C'était tout ce qui tournait dans la tête d'Icare. Depuis des jours. Il était obsédé. Une fois de plus. Et cette nouvelle obsession n'était autre que ce garçon rencontré à la bibliothèque quelques jours plus tôt.
Distrait par sa lecture, et parce qu'il ne pouvait s'empêcher de faire les cent pas une fois plongé dans un nouvel ouvrage inspirant -ce coup-ci, c'était sur les espèces d'oiseaux exotiques- croyez le ou non, il avait fini par butter dans ce dieu grec. Au début, il ne l'avait pas reconnu. Il n'avait pas eut conscience d'être en face d'Apollon lui-même. Puis il lui avait sourit. Et à ce moment-là, il avait comprit. Comprit que ce garçon était maître du soleil. C'était évident. L'astre tout entier était à sa solde. Sa peau noire baignée de soleil et son regard d'or en étaient les preuves formelles. Et peut-être qu'il pourrait le brûler, pourtant Icare ressentait cette envie irrépressible de s'approcher de lui. Comme un papillon de nuit qui s'approche d'une lampe à huile.

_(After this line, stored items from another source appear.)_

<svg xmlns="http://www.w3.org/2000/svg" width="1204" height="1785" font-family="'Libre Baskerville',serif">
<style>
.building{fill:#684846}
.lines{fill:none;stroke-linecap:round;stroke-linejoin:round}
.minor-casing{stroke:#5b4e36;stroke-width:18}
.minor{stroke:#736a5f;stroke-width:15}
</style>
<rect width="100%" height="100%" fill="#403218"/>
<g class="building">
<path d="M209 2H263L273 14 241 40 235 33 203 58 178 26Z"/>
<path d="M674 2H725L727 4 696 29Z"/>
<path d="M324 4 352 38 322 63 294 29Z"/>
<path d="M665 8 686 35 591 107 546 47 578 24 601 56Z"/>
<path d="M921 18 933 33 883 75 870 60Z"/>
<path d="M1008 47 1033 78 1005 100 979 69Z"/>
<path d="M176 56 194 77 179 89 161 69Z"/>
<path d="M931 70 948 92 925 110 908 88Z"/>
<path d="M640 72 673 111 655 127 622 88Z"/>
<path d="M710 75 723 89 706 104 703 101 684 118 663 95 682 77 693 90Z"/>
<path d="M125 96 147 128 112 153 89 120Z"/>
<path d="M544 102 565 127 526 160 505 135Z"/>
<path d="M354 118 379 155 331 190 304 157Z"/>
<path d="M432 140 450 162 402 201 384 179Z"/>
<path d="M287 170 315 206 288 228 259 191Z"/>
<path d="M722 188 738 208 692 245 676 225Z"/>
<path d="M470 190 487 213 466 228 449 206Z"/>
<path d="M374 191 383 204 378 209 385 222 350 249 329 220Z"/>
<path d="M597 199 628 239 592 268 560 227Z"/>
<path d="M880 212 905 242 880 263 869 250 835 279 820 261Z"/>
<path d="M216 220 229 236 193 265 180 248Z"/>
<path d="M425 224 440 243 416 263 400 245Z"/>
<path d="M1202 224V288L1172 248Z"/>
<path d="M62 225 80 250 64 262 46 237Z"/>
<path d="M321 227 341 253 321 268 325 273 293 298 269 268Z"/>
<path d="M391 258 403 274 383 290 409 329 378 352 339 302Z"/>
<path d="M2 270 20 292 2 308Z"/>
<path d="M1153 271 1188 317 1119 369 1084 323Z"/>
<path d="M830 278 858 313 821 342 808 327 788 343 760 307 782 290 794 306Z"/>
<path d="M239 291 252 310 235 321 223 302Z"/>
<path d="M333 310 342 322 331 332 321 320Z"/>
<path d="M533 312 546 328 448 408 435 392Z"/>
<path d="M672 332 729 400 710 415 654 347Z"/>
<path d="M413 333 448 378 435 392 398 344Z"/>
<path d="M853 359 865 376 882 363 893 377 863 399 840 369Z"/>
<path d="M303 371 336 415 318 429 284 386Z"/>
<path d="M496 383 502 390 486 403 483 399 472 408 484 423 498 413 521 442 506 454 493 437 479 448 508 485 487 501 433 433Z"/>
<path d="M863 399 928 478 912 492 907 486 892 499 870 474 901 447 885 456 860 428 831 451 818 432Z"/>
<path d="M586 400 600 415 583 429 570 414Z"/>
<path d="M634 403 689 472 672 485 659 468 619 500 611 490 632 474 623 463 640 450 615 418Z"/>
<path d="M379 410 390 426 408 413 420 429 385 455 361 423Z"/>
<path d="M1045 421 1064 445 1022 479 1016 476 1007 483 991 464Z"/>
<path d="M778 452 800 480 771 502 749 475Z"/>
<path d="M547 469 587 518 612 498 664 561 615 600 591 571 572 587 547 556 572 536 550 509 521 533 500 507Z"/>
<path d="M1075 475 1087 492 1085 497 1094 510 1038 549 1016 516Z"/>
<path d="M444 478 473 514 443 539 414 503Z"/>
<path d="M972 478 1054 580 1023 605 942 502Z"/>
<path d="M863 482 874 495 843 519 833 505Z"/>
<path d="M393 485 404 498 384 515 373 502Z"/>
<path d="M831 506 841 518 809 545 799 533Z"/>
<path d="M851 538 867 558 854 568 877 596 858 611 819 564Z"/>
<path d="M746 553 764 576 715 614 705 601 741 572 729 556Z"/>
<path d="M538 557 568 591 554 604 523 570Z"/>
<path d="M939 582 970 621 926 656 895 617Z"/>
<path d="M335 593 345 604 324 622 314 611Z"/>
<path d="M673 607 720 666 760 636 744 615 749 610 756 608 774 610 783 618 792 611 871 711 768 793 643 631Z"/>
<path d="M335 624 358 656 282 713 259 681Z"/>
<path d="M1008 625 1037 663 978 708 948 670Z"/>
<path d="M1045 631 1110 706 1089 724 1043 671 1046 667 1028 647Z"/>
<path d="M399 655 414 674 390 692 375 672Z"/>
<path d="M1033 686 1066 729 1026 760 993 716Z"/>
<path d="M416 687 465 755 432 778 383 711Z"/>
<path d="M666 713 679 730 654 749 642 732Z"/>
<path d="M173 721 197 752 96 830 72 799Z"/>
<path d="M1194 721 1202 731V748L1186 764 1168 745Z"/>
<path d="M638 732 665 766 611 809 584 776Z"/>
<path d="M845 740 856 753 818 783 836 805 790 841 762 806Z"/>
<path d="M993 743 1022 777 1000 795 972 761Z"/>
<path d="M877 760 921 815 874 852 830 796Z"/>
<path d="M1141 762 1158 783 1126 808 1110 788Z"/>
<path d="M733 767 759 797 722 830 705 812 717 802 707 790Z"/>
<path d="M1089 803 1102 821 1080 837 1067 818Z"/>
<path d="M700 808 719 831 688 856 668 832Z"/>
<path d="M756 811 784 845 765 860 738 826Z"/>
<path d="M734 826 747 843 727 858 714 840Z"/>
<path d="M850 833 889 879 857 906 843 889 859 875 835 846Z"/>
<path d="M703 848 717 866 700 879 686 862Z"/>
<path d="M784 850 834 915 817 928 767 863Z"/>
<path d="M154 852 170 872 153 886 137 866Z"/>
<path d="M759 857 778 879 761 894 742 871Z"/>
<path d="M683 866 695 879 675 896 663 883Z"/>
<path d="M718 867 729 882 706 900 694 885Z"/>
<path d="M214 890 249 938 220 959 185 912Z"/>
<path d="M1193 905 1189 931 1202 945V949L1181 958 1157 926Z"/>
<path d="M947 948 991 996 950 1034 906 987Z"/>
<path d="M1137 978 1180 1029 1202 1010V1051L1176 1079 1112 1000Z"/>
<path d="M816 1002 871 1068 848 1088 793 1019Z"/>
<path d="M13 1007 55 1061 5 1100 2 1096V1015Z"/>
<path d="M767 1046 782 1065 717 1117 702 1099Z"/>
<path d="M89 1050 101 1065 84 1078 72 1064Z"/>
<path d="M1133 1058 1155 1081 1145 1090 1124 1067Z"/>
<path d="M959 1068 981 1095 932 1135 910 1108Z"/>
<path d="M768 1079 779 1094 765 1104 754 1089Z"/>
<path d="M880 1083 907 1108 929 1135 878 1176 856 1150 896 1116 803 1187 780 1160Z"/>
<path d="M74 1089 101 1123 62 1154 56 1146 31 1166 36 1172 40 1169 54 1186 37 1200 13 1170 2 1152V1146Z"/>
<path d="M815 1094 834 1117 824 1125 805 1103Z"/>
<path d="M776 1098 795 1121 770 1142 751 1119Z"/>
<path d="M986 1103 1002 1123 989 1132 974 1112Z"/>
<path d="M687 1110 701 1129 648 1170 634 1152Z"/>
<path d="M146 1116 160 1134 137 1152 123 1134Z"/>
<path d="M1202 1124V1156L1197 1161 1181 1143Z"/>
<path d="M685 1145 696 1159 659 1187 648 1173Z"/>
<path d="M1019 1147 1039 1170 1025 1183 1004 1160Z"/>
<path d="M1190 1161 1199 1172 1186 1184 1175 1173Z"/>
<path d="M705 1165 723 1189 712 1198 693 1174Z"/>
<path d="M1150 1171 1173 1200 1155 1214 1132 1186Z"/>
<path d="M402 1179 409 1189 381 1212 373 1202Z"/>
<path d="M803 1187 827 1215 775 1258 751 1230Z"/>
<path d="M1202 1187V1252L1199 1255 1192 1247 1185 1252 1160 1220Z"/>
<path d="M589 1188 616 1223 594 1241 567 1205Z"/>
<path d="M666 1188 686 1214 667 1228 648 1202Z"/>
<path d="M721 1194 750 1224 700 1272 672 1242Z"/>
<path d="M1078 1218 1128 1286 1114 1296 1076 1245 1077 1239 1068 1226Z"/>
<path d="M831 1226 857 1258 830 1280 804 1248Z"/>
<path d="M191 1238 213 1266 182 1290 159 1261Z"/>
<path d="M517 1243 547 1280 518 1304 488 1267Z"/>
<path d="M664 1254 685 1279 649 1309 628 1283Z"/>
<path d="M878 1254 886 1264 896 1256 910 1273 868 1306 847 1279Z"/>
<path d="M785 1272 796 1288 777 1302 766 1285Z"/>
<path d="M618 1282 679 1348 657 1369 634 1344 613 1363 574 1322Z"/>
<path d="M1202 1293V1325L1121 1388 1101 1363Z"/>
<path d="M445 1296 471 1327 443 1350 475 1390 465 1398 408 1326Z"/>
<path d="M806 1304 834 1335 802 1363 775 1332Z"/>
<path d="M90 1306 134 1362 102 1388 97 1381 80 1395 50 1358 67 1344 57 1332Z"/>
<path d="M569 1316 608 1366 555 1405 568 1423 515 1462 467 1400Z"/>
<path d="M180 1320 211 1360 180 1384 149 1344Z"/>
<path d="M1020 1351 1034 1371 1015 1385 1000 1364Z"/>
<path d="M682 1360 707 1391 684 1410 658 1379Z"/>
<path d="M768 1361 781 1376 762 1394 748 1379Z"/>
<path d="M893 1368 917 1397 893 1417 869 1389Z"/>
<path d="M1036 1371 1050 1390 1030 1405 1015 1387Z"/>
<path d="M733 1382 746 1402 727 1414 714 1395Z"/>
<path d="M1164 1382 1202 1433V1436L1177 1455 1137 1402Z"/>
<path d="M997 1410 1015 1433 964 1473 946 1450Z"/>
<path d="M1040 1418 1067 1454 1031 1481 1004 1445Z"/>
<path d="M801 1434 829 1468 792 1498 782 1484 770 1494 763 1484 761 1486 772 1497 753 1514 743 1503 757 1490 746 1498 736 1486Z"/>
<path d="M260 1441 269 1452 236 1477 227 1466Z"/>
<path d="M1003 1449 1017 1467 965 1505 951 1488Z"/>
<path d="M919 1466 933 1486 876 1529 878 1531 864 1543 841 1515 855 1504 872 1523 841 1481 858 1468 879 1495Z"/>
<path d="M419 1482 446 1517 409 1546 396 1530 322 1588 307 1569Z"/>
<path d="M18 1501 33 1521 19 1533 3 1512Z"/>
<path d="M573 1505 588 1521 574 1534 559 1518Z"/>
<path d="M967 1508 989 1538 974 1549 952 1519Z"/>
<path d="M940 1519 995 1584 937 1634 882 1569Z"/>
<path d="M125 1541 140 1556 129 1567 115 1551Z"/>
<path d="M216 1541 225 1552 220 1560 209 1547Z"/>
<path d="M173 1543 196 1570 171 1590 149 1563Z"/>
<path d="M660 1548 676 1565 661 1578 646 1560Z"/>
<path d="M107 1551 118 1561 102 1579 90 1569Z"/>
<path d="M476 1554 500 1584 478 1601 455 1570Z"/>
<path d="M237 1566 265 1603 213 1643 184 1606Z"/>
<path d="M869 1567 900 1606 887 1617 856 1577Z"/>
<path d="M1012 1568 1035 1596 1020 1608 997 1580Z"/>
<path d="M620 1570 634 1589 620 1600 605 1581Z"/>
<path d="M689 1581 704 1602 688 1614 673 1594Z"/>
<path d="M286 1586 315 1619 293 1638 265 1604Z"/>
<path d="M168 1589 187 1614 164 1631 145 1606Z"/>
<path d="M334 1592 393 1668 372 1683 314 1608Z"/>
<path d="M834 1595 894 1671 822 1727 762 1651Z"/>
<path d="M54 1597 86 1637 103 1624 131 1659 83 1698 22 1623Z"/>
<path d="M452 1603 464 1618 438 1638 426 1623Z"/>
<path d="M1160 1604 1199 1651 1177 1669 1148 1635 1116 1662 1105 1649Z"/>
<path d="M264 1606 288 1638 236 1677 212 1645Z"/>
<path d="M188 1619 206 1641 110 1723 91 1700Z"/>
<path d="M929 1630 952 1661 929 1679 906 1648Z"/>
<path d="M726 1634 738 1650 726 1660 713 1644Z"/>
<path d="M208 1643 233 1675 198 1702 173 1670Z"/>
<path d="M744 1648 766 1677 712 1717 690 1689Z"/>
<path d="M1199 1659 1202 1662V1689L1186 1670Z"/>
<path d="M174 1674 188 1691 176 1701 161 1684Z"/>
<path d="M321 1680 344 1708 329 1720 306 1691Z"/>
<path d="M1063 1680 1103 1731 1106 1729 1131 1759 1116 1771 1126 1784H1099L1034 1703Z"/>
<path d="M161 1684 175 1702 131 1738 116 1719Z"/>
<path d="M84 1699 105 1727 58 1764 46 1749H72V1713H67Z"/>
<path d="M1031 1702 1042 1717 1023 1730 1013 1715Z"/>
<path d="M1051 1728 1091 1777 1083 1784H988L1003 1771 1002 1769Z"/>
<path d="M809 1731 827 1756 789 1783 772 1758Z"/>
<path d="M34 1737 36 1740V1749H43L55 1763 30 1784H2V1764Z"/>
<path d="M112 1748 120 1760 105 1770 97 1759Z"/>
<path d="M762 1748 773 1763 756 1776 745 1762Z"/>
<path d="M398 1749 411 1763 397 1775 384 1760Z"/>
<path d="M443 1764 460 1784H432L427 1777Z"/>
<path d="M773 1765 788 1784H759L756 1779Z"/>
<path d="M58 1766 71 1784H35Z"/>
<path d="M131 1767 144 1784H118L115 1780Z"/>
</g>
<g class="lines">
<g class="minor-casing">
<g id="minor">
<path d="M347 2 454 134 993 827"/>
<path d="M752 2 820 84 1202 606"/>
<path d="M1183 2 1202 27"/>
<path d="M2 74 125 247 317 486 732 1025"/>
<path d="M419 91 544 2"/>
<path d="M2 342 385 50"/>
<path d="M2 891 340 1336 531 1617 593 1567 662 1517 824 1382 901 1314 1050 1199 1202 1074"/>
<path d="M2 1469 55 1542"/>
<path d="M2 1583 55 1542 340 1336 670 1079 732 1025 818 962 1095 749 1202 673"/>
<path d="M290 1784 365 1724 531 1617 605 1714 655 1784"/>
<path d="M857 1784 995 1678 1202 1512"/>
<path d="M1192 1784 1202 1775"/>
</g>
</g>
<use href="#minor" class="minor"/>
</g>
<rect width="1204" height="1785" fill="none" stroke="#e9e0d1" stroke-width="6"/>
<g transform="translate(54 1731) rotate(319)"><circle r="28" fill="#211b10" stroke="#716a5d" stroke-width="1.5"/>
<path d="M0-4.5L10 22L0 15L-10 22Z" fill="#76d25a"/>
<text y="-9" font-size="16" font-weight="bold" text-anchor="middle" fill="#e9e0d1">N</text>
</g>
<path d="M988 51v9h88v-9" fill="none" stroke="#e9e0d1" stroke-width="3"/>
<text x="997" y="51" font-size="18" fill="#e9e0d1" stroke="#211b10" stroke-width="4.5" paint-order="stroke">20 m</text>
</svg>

Un peu plus et il tombait sur son séant, mais il se rattrapa de justesse à l'une des étagères. Il avait laissé échapper son livre qui se referma en tombant au sol dans un fracas inversement proportionnel au silence qui régnait dans le lieu d'étude. L'autre garçon se pencha en avant, presque au ralentis, comme s'il narguait Icare, le mettant au défi de ne pas fixer sa musculature en mouvement, les tendons sous sa peau qui dépliaient ses longs doigts gracieux, ses veines, mises en exergue par la teinte foncée de son épiderme. Au terme de ce qui avait semblé durer plus longtemps encore que l'éternité, il finit par ramasser l'ouvrage et le tendre à Icare.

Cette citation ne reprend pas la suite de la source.